For the last week and some change, I have been quite secluded from the majority of the other inhabitants of the R/V Thompson. My lab is through three doors down a hall and to the right from the main labs. And I have had A LOT of water to analyze. Collecting water samples about every 3-6 hours for days on end, then taking over 3 hours to analyze all the samples… I have read a few books. Sometimes when there is more time between stations, I spend some time on the deck, taking photos, soaking in some vitamin D.
Sleep has been… challenging. As you can see in this photo, I have cough drops, tea, and in my pocket I have some decongestants. Lack of sleep and a climate adjustment have not been good to me. Some days, I have only been able to sleep for a couple 1-2 hour naps. Naps are the only thing keeping me going at this point.
If there’s anyone out there reading this who doesn’t believe in global warming, anthropogenic inputs affecting the earth, and ocean acidification, please send them my way. I have some very interesting numbers to show them!

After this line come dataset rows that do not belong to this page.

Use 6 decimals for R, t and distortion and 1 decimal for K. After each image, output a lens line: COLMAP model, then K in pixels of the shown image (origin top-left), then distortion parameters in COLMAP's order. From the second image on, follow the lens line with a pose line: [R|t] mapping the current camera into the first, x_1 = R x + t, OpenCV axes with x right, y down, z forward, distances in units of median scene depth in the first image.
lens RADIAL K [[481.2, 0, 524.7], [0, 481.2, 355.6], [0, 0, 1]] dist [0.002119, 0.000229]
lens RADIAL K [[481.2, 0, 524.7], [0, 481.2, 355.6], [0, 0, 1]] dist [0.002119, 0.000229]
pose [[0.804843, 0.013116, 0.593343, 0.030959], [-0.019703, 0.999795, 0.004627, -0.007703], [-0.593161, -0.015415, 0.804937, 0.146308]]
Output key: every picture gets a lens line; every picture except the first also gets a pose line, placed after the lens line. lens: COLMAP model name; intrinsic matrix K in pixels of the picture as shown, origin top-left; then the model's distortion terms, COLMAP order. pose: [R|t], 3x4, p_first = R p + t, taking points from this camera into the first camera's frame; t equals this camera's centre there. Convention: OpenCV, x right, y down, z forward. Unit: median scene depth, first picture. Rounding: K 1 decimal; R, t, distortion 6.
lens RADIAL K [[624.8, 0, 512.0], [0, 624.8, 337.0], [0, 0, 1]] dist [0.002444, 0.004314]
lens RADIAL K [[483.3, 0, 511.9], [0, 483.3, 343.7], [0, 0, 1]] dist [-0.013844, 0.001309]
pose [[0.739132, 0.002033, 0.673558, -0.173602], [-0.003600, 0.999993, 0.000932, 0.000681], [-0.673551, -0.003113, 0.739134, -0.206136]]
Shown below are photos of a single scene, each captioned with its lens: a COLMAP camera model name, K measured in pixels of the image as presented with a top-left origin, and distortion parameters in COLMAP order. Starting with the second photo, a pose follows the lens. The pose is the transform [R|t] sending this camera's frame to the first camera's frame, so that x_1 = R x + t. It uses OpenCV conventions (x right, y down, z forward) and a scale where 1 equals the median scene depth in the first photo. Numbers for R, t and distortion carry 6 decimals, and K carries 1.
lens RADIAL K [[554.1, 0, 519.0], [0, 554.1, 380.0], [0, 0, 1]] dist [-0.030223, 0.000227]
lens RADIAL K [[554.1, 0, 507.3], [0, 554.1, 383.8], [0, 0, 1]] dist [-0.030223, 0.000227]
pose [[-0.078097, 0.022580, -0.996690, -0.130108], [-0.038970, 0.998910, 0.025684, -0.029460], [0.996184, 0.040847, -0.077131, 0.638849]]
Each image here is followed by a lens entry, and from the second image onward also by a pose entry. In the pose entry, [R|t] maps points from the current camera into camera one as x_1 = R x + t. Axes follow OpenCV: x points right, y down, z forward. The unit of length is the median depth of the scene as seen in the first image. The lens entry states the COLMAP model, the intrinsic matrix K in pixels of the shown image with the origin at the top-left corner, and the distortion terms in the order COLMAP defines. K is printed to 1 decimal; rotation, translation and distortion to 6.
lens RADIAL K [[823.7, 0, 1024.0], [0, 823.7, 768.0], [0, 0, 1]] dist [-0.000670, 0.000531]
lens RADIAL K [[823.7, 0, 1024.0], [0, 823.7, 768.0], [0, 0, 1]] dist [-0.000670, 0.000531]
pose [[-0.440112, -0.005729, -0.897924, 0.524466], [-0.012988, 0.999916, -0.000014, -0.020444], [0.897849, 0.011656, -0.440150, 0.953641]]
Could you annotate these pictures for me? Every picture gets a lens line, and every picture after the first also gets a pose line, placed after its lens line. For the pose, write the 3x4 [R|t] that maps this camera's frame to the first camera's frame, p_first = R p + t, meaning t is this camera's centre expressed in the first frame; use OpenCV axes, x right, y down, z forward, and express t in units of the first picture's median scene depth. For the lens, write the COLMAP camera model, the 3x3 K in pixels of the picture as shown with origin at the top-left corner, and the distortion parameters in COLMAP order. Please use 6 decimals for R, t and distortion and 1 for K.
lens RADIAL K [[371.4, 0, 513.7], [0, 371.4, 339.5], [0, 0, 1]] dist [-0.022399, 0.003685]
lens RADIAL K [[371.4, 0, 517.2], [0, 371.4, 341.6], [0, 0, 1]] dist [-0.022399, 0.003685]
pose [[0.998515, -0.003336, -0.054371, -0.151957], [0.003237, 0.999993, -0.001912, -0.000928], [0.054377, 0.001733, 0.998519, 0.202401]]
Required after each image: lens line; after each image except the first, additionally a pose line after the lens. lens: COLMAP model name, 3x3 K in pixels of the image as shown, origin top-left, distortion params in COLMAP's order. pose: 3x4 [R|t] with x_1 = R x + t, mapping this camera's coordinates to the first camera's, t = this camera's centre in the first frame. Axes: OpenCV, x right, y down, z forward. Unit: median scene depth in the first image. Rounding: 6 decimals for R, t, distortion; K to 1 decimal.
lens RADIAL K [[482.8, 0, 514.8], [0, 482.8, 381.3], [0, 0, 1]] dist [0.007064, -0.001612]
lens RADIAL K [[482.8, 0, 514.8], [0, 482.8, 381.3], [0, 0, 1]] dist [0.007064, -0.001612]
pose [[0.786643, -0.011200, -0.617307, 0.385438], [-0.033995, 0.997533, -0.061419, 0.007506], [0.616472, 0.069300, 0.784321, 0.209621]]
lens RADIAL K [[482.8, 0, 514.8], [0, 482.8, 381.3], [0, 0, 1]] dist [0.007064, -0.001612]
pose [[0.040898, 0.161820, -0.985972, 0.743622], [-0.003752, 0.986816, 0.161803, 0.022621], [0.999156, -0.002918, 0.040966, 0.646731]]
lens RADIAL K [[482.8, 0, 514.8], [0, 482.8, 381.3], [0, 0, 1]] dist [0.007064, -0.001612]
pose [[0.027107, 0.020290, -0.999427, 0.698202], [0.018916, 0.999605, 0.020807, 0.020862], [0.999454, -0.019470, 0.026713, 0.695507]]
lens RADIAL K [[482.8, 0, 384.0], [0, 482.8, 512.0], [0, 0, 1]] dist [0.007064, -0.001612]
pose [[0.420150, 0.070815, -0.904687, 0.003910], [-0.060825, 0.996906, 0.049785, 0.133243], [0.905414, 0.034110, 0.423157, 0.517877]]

The most exciting data (exciting because we are scientists doing science, and when hypotheses turn out to be correct, we get kind of excited- even though this data is overall pretty sad) has come from water samples between 800 and 1600 meters’ depth, where the pH has been between 6.6 and 7.0. The average oceanic pH is 8.0 (or at least it used to be). Even the highest values, from surface waters, have been in the mid- 7’s.
There have been whales, sea lions, dolphins, birds getting disoriented on the boat at night, and my favorite: The brightest stars in the sky… Nope! Those are planets! Venus is huge! Jupiter is hanging out, too. Night-time strolls to the hammocks on the bow to look at the night sky are necessary some nights when the mayhem of collecting and analyzing water samples gets me feeling a bit stir-crazy.
Everyone has had to take a shift as watch leader, but my lab being away from everything has made it next to impossible for me. Last night was the final mapping survey and I was finally caught up on my titrations, so it was time. Shortly before my shift started, Liz wrote my name on the board. If you haven’t seen the show Archer, you should. And yes, the hat is required.